Schools in Kyrgyzstan have classes on Saturdays. I wanted to go to church, but I didn’t dare. I asked God for help. I had learned that God wants us to “remember the Sabbath day to keep it holy.” So, I chose not to go to school on Saturdays. I left home as if I were going to school, but instead of entering the building, I walked around the school until classes ended. I didn’t dare go to church because I knew my mother would be even more angry.

But my mother found out that I was skipping school on Saturdays. This time she was even more angry. She said I could not go to the Adventist church again. She took away my cell phone so I could not talk with my friends, and she ordered me to go straight home after school every day.

I was very sad. My mother had always been my best friend, and her anger over my desire to attend church seemed so strange to me. Again, I prayed to God for help.

Then something strange happened in school. My math teacher at the public school started giving me bad grades. I’m pretty good at math, and I didn’t understand what was happening. When I failed a math test, I asked another teacher I knew to look at it and tell me what was wrong with my answers. The teacher looked over my paper and said she couldn’t find any mistakes.

Then I realized that some teachers at the public school didn’t like me. There was nothing that my mother or I could do about it. My mother was worried about the teacher’s actions, for Mom wanted me to finish the school year with good grades. So, she sent me to the Adventist school in Tokmok! She also told me that I could go back to church. I was so happy! I knew that the math grades were God’s way of answering my prayers.

More Trouble

One Sabbath, the pastor announced a special camping trip for teenagers. I wanted to go, but the camping trip was only for teens who were baptized or were planning to be baptized. I asked my mother to allow me to go on the camping trip and be baptized. To my surprise, Mother agreed. She said I was old enough to make my own decision.

I was so excited! I wanted the world to know that I love Jesus with all my heart. I went on the camping trip and was baptized.

My mother was the only person in my family who was happy with my baptism. My grandparents — especially my grandfather — opposed my decision to join the Adventist Church. He did not understand why I refused to eat pork. I would try to explain that the Bible tells us to not eat any unclean food, and I didn’t want to disobey God.

But still my grandparents tried to feed me pork. It made me very uncomfortable. Once when my grandparents invited us over to eat, my mother asked what they were preparing.
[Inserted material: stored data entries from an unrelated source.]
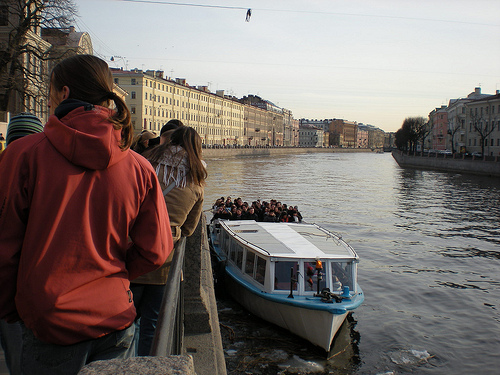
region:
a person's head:
[37, 49, 129, 116]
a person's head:
[3, 107, 38, 134]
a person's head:
[166, 123, 206, 155]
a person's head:
[151, 124, 176, 146]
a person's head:
[131, 128, 161, 153]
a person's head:
[246, 205, 256, 214]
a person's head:
[266, 209, 273, 217]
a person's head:
[236, 206, 243, 215]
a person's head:
[288, 205, 294, 210]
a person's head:
[235, 196, 246, 203]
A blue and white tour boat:
[222, 218, 354, 348]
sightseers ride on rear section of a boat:
[204, 181, 315, 262]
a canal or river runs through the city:
[217, 115, 409, 226]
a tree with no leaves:
[467, 105, 499, 163]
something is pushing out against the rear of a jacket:
[9, 95, 146, 366]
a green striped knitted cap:
[9, 91, 53, 144]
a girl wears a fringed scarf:
[147, 132, 211, 194]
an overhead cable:
[132, 0, 499, 40]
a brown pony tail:
[23, 45, 151, 152]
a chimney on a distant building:
[463, 68, 495, 108]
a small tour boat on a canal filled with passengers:
[207, 189, 392, 355]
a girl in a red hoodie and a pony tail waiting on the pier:
[10, 46, 170, 361]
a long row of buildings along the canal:
[130, 60, 363, 161]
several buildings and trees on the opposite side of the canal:
[409, 93, 495, 170]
They said they were making chicken. But when we arrived, we found only pork on the table. When I looked for something else to eat, my grandfather became angry and said, “Eat what we made for you.”
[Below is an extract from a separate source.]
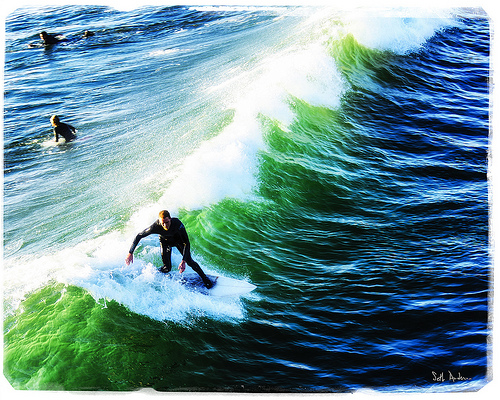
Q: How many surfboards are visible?
A: Two.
My mother finally told my grandfather, “Look, we are not going to come over again unless you will provide food that Galina can eat.”

Three Prayers

I am praying for my grandfather. He does not believe in God. But I think God is changing his heart. My mother once heard my grandfather talking on to the phone to a friend. He said with pride, “My granddaughter is such a nice girl, and she goes to church.” I hope this means that my grandfather has accepted me as a Christian.
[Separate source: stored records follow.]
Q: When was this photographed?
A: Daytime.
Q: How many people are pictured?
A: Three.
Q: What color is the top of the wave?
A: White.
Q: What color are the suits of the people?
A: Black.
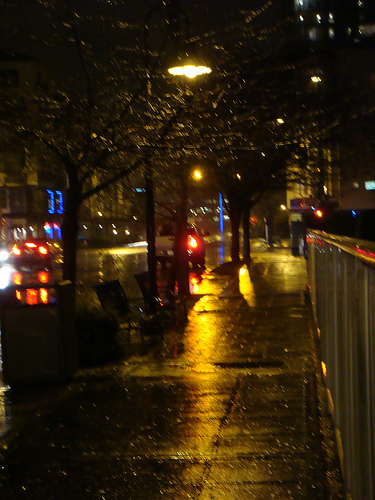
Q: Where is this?
A: This is at the city.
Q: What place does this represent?
A: It represents the city.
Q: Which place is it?
A: It is a city.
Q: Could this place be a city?
A: Yes, it is a city.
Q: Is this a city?
A: Yes, it is a city.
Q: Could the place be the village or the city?
A: It is the city.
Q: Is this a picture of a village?
A: No, the picture is showing a city.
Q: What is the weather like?
A: It is rainy.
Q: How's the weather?
A: It is rainy.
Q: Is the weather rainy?
A: Yes, it is rainy.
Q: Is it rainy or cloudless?
A: It is rainy.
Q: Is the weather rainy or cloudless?
A: It is rainy.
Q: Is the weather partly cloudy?
A: No, it is rainy.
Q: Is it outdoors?
A: Yes, it is outdoors.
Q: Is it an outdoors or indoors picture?
A: It is outdoors.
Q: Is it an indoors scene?
A: No, it is outdoors.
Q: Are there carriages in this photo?
A: No, there are no carriages.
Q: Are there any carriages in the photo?
A: No, there are no carriages.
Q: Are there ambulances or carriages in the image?
A: No, there are no carriages or ambulances.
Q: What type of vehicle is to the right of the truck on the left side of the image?
A: The vehicle is a car.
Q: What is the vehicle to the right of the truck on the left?
A: The vehicle is a car.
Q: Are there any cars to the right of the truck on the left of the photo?
A: Yes, there is a car to the right of the truck.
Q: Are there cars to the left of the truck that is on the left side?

I’m praying for my mother, too. So far, she has not come to church with me, but I can see changes in in her. When I return home from church, she asks me what the sermon was about. She asks a lot of questions about Jesus. My mother tells other people at her work that Saturday is the right day to worship. I can see that God is working in her heart, and I pray for her every day.

And I pray for my church and my school. I am who I am because of the Seventh-day Adventist Church and the Adventist school. Now I am 21, and I am studying to become a teacher to teach others about Jesus, my best Friend.


Part of the Thirteenth Sabbath Offering in fourth quarter 2017 will help Galina’s school, Heritage Christian School, build a gym where children can take physical education classes in the winter. Children who live near the school will be able to come to the gym and learn to play soccer and maybe other sports as part of the school’s outreach program. Please remember this school in your prayers and with your Sabbath School mission offerings.